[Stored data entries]
*** Block opens ***
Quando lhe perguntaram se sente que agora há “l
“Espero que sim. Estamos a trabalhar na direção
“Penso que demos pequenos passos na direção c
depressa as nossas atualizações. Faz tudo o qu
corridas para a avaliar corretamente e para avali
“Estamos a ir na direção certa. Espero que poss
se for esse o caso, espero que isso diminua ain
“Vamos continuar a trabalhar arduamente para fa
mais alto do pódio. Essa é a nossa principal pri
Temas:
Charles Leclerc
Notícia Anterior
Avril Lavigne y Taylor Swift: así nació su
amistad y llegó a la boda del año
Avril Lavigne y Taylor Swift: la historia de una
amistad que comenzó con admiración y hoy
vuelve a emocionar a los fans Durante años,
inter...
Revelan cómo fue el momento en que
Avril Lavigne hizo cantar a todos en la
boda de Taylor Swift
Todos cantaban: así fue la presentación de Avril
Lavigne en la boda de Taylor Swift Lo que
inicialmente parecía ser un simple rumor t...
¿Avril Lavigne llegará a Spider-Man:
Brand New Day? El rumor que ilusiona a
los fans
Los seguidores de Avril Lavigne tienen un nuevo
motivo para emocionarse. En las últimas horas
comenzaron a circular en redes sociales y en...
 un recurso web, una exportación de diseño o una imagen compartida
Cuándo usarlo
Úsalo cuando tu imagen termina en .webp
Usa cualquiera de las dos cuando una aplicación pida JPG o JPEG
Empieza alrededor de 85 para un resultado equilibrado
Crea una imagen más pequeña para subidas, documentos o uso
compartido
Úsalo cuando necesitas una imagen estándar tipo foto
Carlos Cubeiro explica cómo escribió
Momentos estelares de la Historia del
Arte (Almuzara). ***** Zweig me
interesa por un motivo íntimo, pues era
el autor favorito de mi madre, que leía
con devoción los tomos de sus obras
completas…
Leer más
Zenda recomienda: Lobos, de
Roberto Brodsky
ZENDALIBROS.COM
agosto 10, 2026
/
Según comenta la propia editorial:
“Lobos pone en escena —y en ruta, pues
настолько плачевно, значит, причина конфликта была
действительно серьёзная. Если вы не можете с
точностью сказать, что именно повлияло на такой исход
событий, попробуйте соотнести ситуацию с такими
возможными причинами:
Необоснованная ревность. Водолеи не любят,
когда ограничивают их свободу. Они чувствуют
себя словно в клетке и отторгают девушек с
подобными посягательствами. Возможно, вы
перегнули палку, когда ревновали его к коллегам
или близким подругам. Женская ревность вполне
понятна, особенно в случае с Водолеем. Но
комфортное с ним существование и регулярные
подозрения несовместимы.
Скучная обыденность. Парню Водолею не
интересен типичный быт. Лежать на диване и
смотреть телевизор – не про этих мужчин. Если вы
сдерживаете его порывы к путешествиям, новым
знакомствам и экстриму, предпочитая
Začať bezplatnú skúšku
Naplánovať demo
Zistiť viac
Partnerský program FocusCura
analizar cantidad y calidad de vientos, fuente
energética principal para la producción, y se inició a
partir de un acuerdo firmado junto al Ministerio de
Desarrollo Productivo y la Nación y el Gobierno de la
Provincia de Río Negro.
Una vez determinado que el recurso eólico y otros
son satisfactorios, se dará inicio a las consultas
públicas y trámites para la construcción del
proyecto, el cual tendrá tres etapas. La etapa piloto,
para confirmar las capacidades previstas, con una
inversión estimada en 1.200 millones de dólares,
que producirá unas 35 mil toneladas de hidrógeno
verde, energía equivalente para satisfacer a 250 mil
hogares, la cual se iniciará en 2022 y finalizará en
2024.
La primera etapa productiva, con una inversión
*** Block closes ***
PROMPT -> Quote exactly the stretch of lines above that starts at the first one and ends at the line with "arduamente para fa", and nothing beyond it.

YOUR RESPONSE ->
Quando lhe perguntaram se sente que agora há “l
“Espero que sim. Estamos a trabalhar na direção
“Penso que demos pequenos passos na direção c
depressa as nossas atualizações. Faz tudo o qu
corridas para a avaliar corretamente e para avali
“Estamos a ir na direção certa. Espero que poss
se for esse o caso, espero que isso diminua ain
“Vamos continuar a trabalhar arduamente para fa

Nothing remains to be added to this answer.